Short exercise | Print every one of the following rows verbatim, reproducing each character without alteration.

[Rows from a data source]
»»

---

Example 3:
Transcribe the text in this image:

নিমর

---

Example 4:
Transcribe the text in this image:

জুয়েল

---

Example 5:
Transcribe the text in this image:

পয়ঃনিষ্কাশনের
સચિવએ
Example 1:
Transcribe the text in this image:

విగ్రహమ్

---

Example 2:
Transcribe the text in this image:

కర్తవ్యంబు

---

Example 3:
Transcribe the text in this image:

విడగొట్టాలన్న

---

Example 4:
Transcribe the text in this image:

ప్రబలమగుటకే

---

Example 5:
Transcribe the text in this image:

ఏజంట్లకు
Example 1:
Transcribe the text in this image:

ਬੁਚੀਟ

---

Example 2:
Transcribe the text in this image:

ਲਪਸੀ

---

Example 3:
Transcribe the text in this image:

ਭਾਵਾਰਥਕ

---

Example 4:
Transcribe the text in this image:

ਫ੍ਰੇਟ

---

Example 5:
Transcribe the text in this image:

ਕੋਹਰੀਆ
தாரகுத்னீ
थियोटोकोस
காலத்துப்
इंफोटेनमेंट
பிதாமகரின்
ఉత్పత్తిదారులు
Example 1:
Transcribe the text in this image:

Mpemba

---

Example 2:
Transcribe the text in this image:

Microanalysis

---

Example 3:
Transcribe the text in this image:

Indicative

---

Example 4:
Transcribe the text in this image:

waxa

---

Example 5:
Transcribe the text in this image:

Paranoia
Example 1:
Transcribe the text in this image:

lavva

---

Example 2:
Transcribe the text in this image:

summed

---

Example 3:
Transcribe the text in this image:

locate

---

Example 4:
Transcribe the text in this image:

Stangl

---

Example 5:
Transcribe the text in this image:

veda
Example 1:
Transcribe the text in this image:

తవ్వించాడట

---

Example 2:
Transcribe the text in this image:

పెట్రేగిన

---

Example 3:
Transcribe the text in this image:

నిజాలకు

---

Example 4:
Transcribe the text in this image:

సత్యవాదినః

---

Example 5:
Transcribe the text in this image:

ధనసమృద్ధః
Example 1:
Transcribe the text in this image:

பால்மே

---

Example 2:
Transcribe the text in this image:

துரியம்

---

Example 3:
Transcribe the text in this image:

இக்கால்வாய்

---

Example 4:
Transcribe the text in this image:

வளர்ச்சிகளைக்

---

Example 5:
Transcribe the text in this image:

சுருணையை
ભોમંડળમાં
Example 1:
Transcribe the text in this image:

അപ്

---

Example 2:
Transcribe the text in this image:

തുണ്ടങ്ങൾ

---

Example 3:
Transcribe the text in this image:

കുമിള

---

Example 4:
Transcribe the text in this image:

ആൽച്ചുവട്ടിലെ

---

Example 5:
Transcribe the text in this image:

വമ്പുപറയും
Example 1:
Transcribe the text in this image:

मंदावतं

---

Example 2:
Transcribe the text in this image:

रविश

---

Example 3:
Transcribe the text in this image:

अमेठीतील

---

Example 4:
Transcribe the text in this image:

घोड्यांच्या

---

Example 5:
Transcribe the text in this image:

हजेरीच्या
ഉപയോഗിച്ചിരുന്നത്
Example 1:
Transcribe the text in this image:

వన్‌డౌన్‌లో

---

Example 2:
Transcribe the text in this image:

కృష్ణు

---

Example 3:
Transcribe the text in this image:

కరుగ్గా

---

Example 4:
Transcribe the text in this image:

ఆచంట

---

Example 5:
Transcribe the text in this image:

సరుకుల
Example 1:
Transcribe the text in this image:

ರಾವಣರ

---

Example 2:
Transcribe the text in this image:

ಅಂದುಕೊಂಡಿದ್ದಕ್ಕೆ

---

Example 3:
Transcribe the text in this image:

««

Output of the task |
---

Example 3:
Transcribe the text in this image:

নিমর

---

Example 4:
Transcribe the text in this image:

জুয়েল

---

Example 5:
Transcribe the text in this image:

পয়ঃনিষ্কাশনের
સચિવએ
Example 1:
Transcribe the text in this image:

విగ్రహమ్

---

Example 2:
Transcribe the text in this image:

కర్తవ్యంబు

---

Example 3:
Transcribe the text in this image:

విడగొట్టాలన్న

---

Example 4:
Transcribe the text in this image:

ప్రబలమగుటకే

---

Example 5:
Transcribe the text in this image:

ఏజంట్లకు
Example 1:
Transcribe the text in this image:

ਬੁਚੀਟ

---

Example 2:
Transcribe the text in this image:

ਲਪਸੀ

---

Example 3:
Transcribe the text in this image:

ਭਾਵਾਰਥਕ

---

Example 4:
Transcribe the text in this image:

ਫ੍ਰੇਟ

---

Example 5:
Transcribe the text in this image:

ਕੋਹਰੀਆ
தாரகுத்னீ
थियोटोकोस
காலத்துப்
इंफोटेनमेंट
பிதாமகரின்
ఉత్పత్తిదారులు
Example 1:
Transcribe the text in this image:

Mpemba

---

Example 2:
Transcribe the text in this image:

Microanalysis

---

Example 3:
Transcribe the text in this image:

Indicative

---

Example 4:
Transcribe the text in this image:

waxa

---

Example 5:
Transcribe the text in this image:

Paranoia
Example 1:
Transcribe the text in this image:

lavva

---

Example 2:
Transcribe the text in this image:

summed

---

Example 3:
Transcribe the text in this image:

locate

---

Example 4:
Transcribe the text in this image:

Stangl

---

Example 5:
Transcribe the text in this image:

veda
Example 1:
Transcribe the text in this image:

తవ్వించాడట

---

Example 2:
Transcribe the text in this image:

పెట్రేగిన

---

Example 3:
Transcribe the text in this image:

నిజాలకు

---

Example 4:
Transcribe the text in this image:

సత్యవాదినః

---

Example 5:
Transcribe the text in this image:

ధనసమృద్ధః
Example 1:
Transcribe the text in this image:

பால்மே

---

Example 2:
Transcribe the text in this image:

துரியம்

---

Example 3:
Transcribe the text in this image:

இக்கால்வாய்

---

Example 4:
Transcribe the text in this image:

வளர்ச்சிகளைக்

---

Example 5:
Transcribe the text in this image:

சுருணையை
ભોમંડળમાં
Example 1:
Transcribe the text in this image:

അപ്

---

Example 2:
Transcribe the text in this image:

തുണ്ടങ്ങൾ

---

Example 3:
Transcribe the text in this image:

കുമിള

---

Example 4:
Transcribe the text in this image:

ആൽച്ചുവട്ടിലെ

---

Example 5:
Transcribe the text in this image:

വമ്പുപറയും
Example 1:
Transcribe the text in this image:

मंदावतं

---

Example 2:
Transcribe the text in this image:

रविश

---

Example 3:
Transcribe the text in this image:

अमेठीतील

---

Example 4:
Transcribe the text in this image:

घोड्यांच्या

---

Example 5:
Transcribe the text in this image:

हजेरीच्या
ഉപയോഗിച്ചിരുന്നത്
Example 1:
Transcribe the text in this image:

వన్‌డౌన్‌లో

---

Example 2:
Transcribe the text in this image:

కృష్ణు

---

Example 3:
Transcribe the text in this image:

కరుగ్గా

---

Example 4:
Transcribe the text in this image:

ఆచంట

---

Example 5:
Transcribe the text in this image:

సరుకుల
Example 1:
Transcribe the text in this image:

ರಾವಣರ

---

Example 2:
Transcribe the text in this image:

ಅಂದುಕೊಂಡಿದ್ದಕ್ಕೆ

---

Example 3:
Transcribe the text in this image:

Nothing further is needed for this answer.